First I made a purple dress out of Sew Classic Knit Ponte from Jo-Ann Fabrics. I hadn't sewn with knits before, so I chose this thick polyester fabric with a two-way stretch because it would be easy to sew. I made my own pattern, because that's how I roll. (And because I've used patterns in the past, and they always required major adjustments. I might as well draw the pattern from my measurements to begin with!)
Emboldened by my success, I then tackled a long blue dress made from the lightweight Jet Set Knit from Jo-Ann's. I like the flowy feel of this fabric, but it is very thin. Even with a lining, every bump and wrinkle shows through. I have to be very careful about what I wear underneath, lest I end up looking like Missy here.

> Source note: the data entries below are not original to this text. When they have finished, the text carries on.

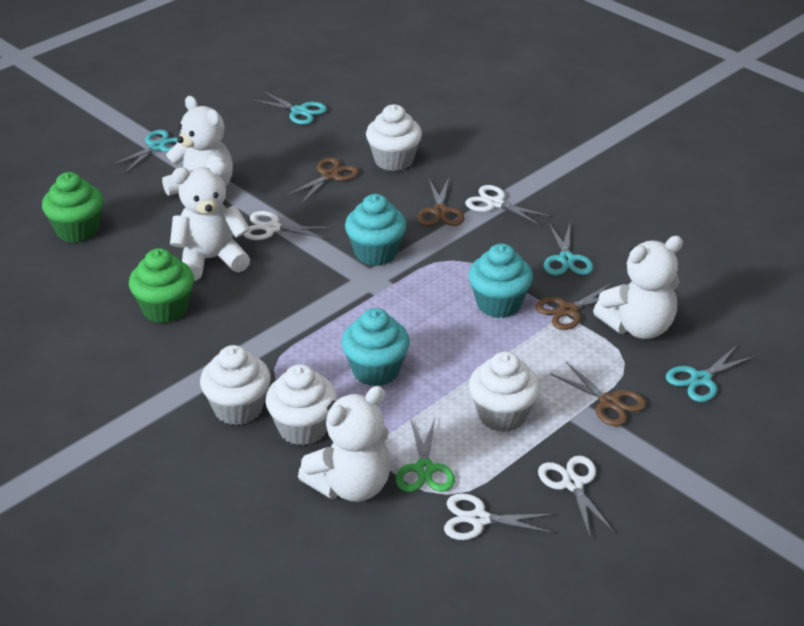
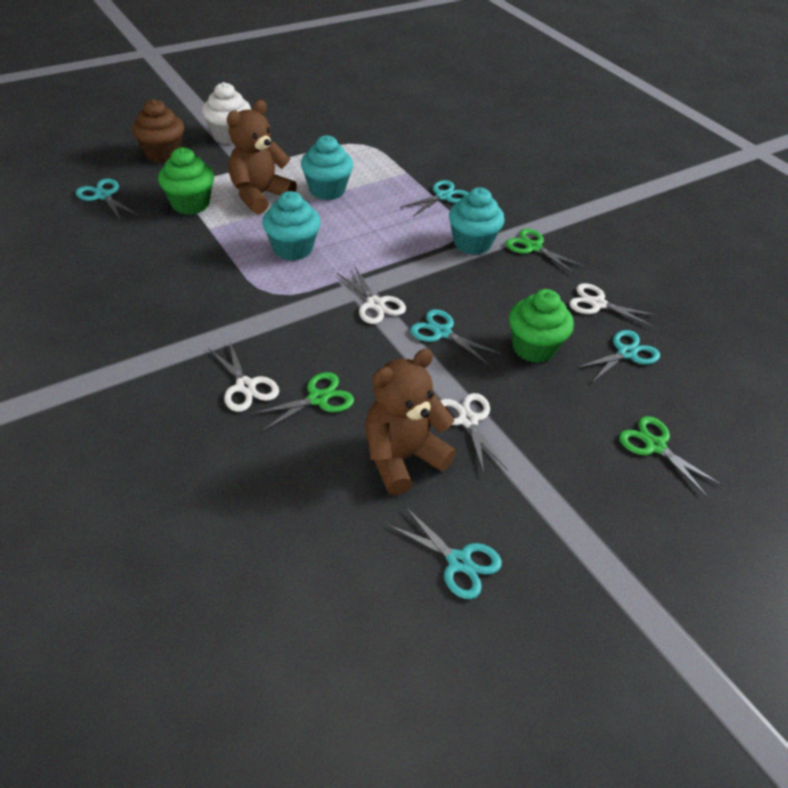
brown cupcake: 0 -> 1
brown scissors: 4 -> 0
brown teddy bear: 0 -> 2
green scissors: 1 -> 3
turquoise scissors: 4 -> 5
white cupcake: 4 -> 1
white teddy bear: 4 -> 0

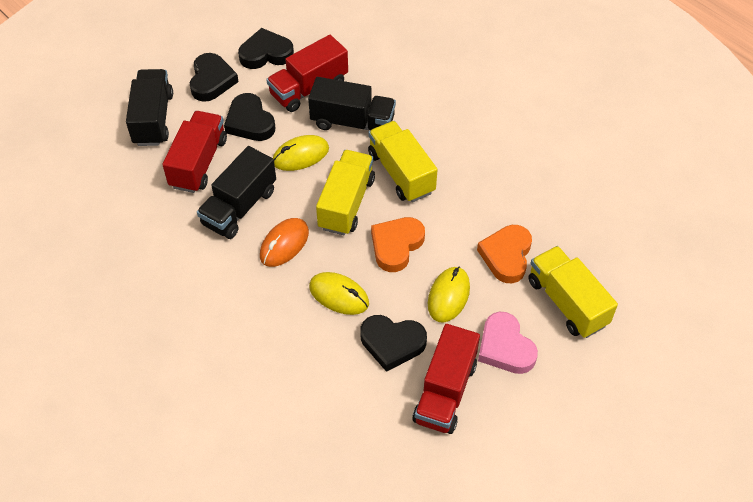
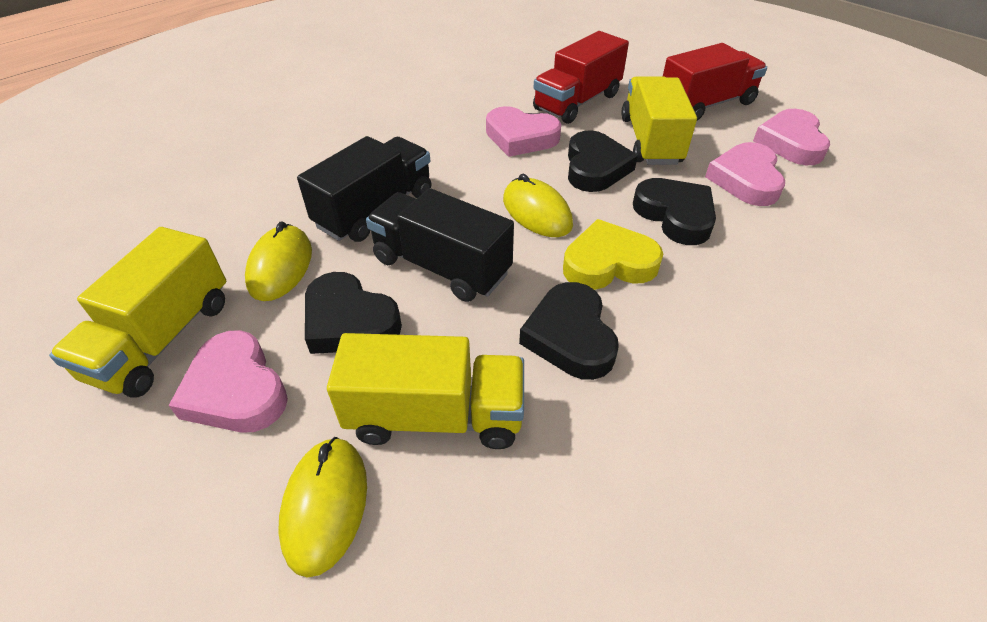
black truck: 3 -> 2
orange heart: 2 -> 0
orange mouse: 1 -> 0
pink heart: 1 -> 4
red truck: 3 -> 2
yellow heart: 0 -> 1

This is my sewing buddy, the panda. He chews on his plastic bamboo while watching me repeatedly unpick seams and try again. I bought him at Uwajimaya when I went to Portland for a workshop last week, along with a month's worth of frozen udon and miso. There isn't a single Asian market in the entirety of Central Oregon, so I have to stock up when I can.

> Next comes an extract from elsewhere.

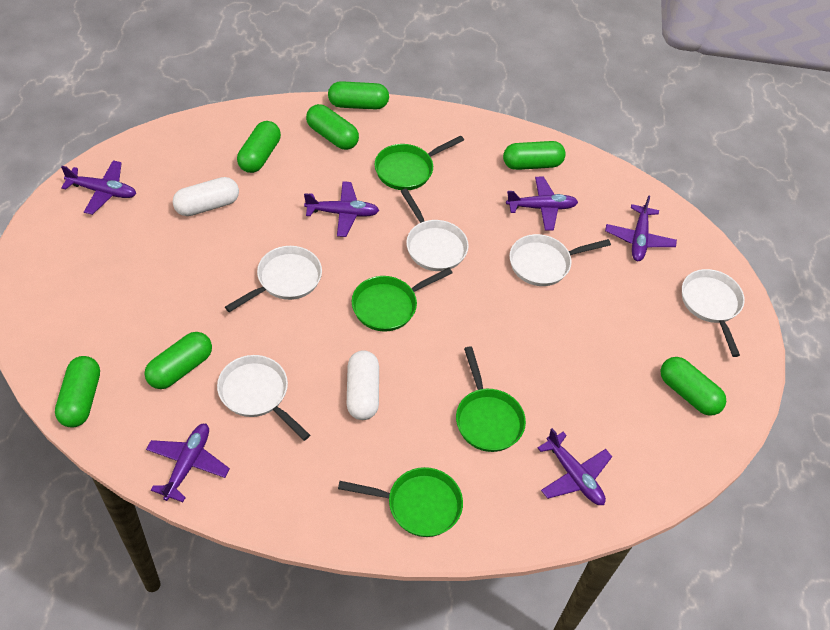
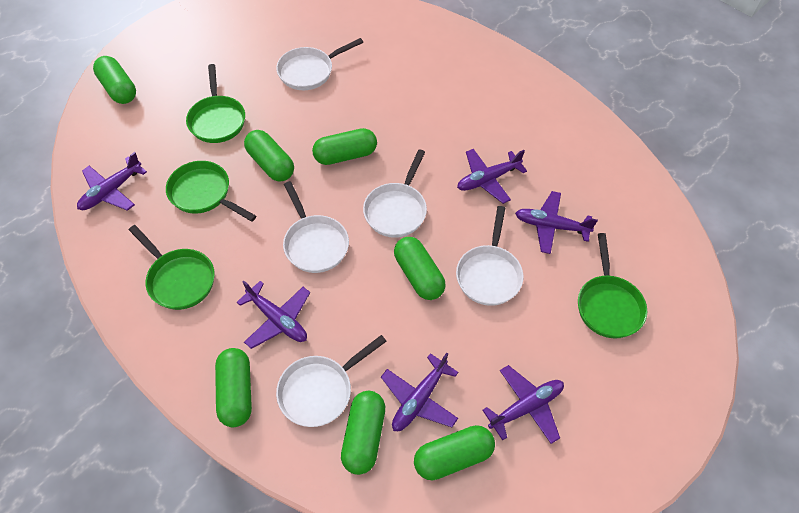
white capsule: 2 -> 0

Finally, here's an A-line skirt made from a fabric by Art Gallery, "Yinghua" from the Pandalicious collection. The pattern is the same one I used for the curtains in the background, though those are made from a cotton in the "rainwater" color and the skirt is a jersey knit in "cherrylight."
I took a few photos of myself wearing the skirt. I'm glad my garments always look better on me than they do on Missy, instead of the other way around!
Under the skirt I'm wearing a pair of white leggings made from a Robert Kaufman Laguna cotton jersey. It's made of 95% cotton and 5% lycra spandex, which makes it very soft, very stretchy, and very prone to snagging. I disliked the fabric at first because it kept getting sucked down into my machine. Then I tried sewing through a strip of tissue paper on top, and now I'm snag-free.
I can't wait to sew more leggings, pajamas, and exercise pants for myself. The ones in stores are all too long or too short, too big at the waist, and too small in the thighs or calves. Since I'm short, one pair of pants requires a little less than one yard of fabric. The cotton jerseys cost only $5-$10 per yard...so making them myself will be cheaper, too.
Not pictured is a failed project: my first attempt at making a qipao, a.k.a. a cheongsam. Qipaos are close-fitting dresses typically made from stiff satin brocade, with mandarin collars and frog closures. This is what it was supposed to look like, but with plainer fabric so I could wear it to work.
The stiffness of the fabric and the body-hugging nature of the style make qipaos very difficult to sew. I tried anyway, using a cheap satin from Jo-Ann's. The result was close, but "close" doesn't cut it for qipaos.
I'm going to try again with a stretch satin. It might be "cheating," but that's fine with me. The stretchy fabric will be more forgiving to minor imperfections in fit, and it will be more comfortable to wear.